Wild yeasts in the air and on the surface of grains make themselves at home in the flour-water mixture, producing lactic and acetic acids that give breads such as sourdough their distinctive tangy taste.

"When we use baking powder or baking soda, we're mixing alkaline and acid to make carbon dioxide, but in a chemical way rather than a biological way," he said.

But in yeast breads, as the dough ferments, it fills with gas and inflates from within. Millions of tiny bubbles get trapped in the gluten and expand, creating the characteristic air holes in a slice of bread.

"Some people think of it like tiny balloons," Buehler said.

Gluten gives dough its strength and stretchability, but is also a source of gastrointestinal distress for people with celiac disease or other gluten insensitivities, Reinhart said.

Reinhart, author of "Whole Grain Breads" (Ten Speed Press, 2007) and five other books on bread-making, is now hard at work on a gluten-free baking book.

The challenge for gluten-free bakers, he explained, is to mimic the spongy texture of bread without using wheat flour.

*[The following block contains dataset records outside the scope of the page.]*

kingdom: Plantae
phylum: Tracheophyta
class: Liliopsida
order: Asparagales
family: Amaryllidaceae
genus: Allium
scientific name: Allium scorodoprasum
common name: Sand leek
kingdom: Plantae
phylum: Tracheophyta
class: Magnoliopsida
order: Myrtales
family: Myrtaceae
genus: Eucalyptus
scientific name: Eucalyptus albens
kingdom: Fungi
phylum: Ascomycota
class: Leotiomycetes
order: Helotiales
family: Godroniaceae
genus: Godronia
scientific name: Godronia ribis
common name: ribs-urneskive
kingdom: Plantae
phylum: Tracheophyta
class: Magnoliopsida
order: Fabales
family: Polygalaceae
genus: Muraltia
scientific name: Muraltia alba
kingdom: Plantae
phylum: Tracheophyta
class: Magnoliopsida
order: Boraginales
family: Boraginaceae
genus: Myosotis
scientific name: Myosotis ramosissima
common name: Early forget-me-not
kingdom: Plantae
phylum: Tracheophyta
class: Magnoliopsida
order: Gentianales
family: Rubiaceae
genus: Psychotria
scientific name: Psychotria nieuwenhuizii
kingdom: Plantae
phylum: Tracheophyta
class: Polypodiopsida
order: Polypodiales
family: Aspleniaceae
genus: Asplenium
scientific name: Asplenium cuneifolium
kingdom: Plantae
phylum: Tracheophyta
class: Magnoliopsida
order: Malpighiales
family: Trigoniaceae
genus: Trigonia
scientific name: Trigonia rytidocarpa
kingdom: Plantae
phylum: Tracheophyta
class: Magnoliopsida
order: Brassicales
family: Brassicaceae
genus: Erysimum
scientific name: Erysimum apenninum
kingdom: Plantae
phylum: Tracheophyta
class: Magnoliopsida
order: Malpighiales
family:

"Without the gluten, other grains don't provide a lot of rise," Reinhart said.

Buehler punches the dough to get the gas out, folds it over and lets it sit for an hour to rise again.

Bread-making is not for the hurried.

For artisan bakers such as Reinhart and Buehler, the secret to great flavor is not sugar or shortening, but time. Longer fermentation gives yeast more opportunity to do its work.

"Grains don't have much flavor when you just eat them plain," Reinhart said. "Long, slow fermentation releases the flavor that's trapped in the starch."

From four simple ingredients - flour, water, yeast and salt - the magic of fermentation produces hundreds of organic molecules. The longer the dough ferments, the more flavor it has.

"Scientists have identified nearly 300 different flavor molecules in bread dough," Buehler said.

Into the oven

An hour later, Buehler rolls the dough into a log, lets it rest for a few minutes, then carefully folds and stretches the dough into a baguette shape for the final rise.

When the dough is ready, she scores the top with a knife, then puts it in the oven to bake.

Once in the oven, the heat kills the yeast and burns off the alcohol.

"The yeast dies as soon as the interior temperature of the dough crosses 140 degrees. We call it the thermal death point," Reinhart said.

The outside of the dough reaches a higher temperature than the inside, initiating browning reactions that give bread its characteristic crust.

"Sugars and amino acids harden and darken on the outside of the dough to give a beautiful brown crust," Reinhart said.

The same reactions are responsible for the color and flavor of roasted coffee, seared meat, caramel and maple syrup.

Before long, the aroma of fresh-baked bread fills the kitchen. Buehler pulls a hot, crispy baguette from the oven, lets it cool, then tears off a piece and pops it in her mouth.

The best part of this science lesson, she said, is eating the results.